Выписка из протокола судебного заседания Военного Трибунала войск НКВД Киевского округа по делу бывших сотрудников УНКВД по Киевской области П.О. Скляренко и А.И. Вайнтрауба. 18 мая 1941 г
18 мая 1941 г.
[г. Киев]
Предоставлено последнее слово подсудимому СКЛЯРЕНКО:
Я признаю свою вину и ошибку в следствие своей неопытности. Я допустил ошибку, на следственной работе я никогда не работал, никакими фальсификациями дел я не занимался, никого я не избивал. Много было у меня недоделок, но никакого злого умысла я не делал. Когда передо мной сидел арестованный, я думал, что передо мной сидит враг, но я забывал, что передо мной сидел другой человек. Я просил руководство, чтобы меня уволили из органов, но меня не увольняли.

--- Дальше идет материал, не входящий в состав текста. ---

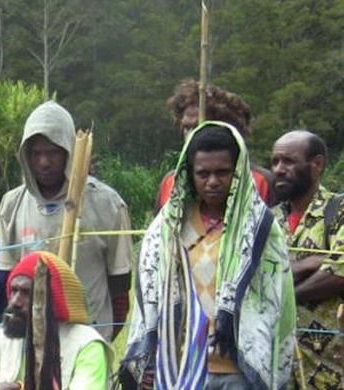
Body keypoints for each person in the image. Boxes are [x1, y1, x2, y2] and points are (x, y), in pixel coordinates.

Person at [122, 122, 295, 389]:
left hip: (238, 369)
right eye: (203, 173)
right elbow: (151, 291)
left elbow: (274, 299)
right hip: (179, 368)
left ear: (237, 171)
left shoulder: (260, 228)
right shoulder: (168, 227)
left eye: (222, 172)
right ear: (189, 173)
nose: (212, 181)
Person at [0, 100, 132, 340]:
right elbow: (8, 277)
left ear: (69, 151)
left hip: (88, 337)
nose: (44, 163)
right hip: (34, 338)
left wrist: (94, 329)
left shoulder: (107, 203)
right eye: (36, 154)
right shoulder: (11, 205)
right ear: (26, 156)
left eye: (53, 153)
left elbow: (120, 283)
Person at [271, 130, 344, 389]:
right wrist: (312, 263)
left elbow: (338, 274)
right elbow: (255, 276)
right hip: (276, 369)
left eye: (289, 161)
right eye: (275, 161)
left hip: (331, 371)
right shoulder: (267, 221)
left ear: (317, 164)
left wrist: (281, 299)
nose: (279, 169)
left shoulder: (338, 210)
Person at [0, 251, 111, 389]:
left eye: (27, 293)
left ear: (53, 301)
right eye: (14, 290)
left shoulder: (86, 345)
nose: (15, 302)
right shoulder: (0, 340)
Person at [157, 79, 275, 210]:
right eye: (186, 128)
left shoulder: (260, 181)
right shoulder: (170, 183)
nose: (191, 135)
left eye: (198, 127)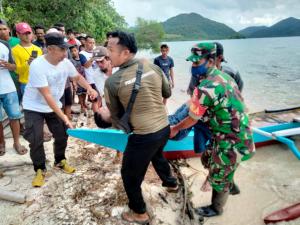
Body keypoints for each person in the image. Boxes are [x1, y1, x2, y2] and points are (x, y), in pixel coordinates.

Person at [170, 42, 255, 217]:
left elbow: (191, 120)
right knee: (207, 159)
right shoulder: (226, 77)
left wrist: (175, 128)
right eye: (192, 62)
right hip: (230, 134)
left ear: (210, 61)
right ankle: (228, 180)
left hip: (232, 141)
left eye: (196, 62)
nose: (193, 66)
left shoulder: (205, 88)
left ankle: (216, 208)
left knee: (218, 177)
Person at [104, 31, 178, 224]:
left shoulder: (113, 81)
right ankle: (171, 183)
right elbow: (167, 92)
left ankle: (140, 213)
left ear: (125, 52)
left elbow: (117, 115)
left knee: (129, 175)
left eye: (110, 50)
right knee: (157, 154)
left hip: (144, 135)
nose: (107, 54)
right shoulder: (153, 66)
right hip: (164, 127)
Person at [22, 32, 98, 187]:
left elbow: (77, 77)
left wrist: (89, 88)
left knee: (62, 135)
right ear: (50, 49)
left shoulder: (66, 62)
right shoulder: (37, 65)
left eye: (67, 49)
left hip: (54, 104)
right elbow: (47, 95)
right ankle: (40, 168)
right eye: (62, 50)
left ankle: (59, 160)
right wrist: (64, 117)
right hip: (34, 107)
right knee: (36, 139)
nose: (66, 53)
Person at [0, 40, 27, 156]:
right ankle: (1, 143)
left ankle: (16, 143)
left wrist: (9, 65)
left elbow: (14, 66)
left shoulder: (5, 45)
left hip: (8, 88)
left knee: (15, 117)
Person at [12, 22, 43, 99]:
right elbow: (17, 70)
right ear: (18, 34)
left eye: (29, 33)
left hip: (39, 82)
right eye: (24, 33)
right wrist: (27, 63)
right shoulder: (14, 50)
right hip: (26, 83)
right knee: (30, 109)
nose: (27, 35)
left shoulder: (38, 49)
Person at [69, 44, 88, 113]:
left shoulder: (82, 58)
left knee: (84, 91)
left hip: (84, 77)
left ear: (78, 51)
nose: (73, 52)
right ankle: (82, 106)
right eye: (72, 51)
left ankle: (84, 102)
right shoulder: (70, 61)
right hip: (77, 79)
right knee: (79, 93)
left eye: (75, 50)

Я прошу суд учесть все это и также учесть, что я имею на своем иждивении 5 чел[овек] семьи — трое детей, жена и мать старуха. Я прошу суд дать мне возможность честным трудом искупить свою ошибку, которую я допустил на следственной работе в органах.
Предоставлено последнее слово ВАЙНТРАУБУ:
Я хочу суду изложить коротко о себе. Я свою судьбу с родиной связал кровью. Еще с малых лет был ранен белогвардейской пулей. Я все время был вместе с армией, вместе с народом, вместе с партией. Я был в Красной Армии, она меня воспитала, из которой я был уволен по окончании службы в 1924 г., после чего я работал токарем по металлу на заводе. Был секретарем комсомольской организации. Меня знал весь завод, меня знают много людей как хорошего работника. В 1926 г. меня приняли в партию и я дал клятву вести ожесточенную борьбу с троцкистами и двурушниками. Я знал[,] за что я борюсь и за кем я иду.
Я был много на руководящих должностях, работал в комсомольских и партийных организациях. Я получил кровью право быть строителем социализма. Когда меня вместе с другими коммунистами мобилизовали на работу в ГПУ, я гордился партией, что мне доверили такую ответственную работу — вести борьбу с врагами народа. На следственной работе я не работал. Я занимался агентурой. Я любил эту работу. Это мне удавалось. Я работал в КОУ и здесь я увидел впервые в своей жизни ужасное явление, стали делать звуконепроницаемые комнаты [для избиений]. На оперативных совещаниях начальник КОУ говорил, что надо бить и добиваться показаний. Я этого не представлял себе, как надо поступить с этим. Благодаря вражескому руководству в НКВД мы опутаны и все нарушали революционную законность. Я говорю суду честно, что я никого не бил, никогда никого не обругал. Я скрыл от суда о том, что я избил одного арестованного, отомстил ему за коммунистов, которых он предал. Он был польский шпион.
В 1938 г. все избивали. Тот, кто сейчас притаился[,] все равно в будущем станет перед партией, пред советским судом. Я написал собственноручные показания на 9 листах и в своем деле я этих показаний не вижу. Я там рассказал обо всем. Куда делись эти мои показания[,] я не знаю.
О том, что применялись к арестованным меры физического воздействия[,] я знал, но против этого я должен был во[с]стать, но я боялся и спасал свою собственную шкуру. Тогда я был убежден, что Зайд был преступник. Я прошу суд учесть, что это я сделал не из-за карьеры и не из низменных побуждений. Я не прошу меня не наказывать, а я должен быть наказан, но жизнь должна быть мне сохранена, это я заслужил кровью. [...].
Председательствующий,
военный юрист 1 ранга
[подпись] ГУРЬЕВ.
Секретарь,
техник-интендант 2-го ранга
[подпись] ЩИГОЛЕВ.
ГДА СБ Украiни, Kuiв, ф. 5, спр. 46934, арк. 204 зв. — 205. Оригинал. Машинописный текст.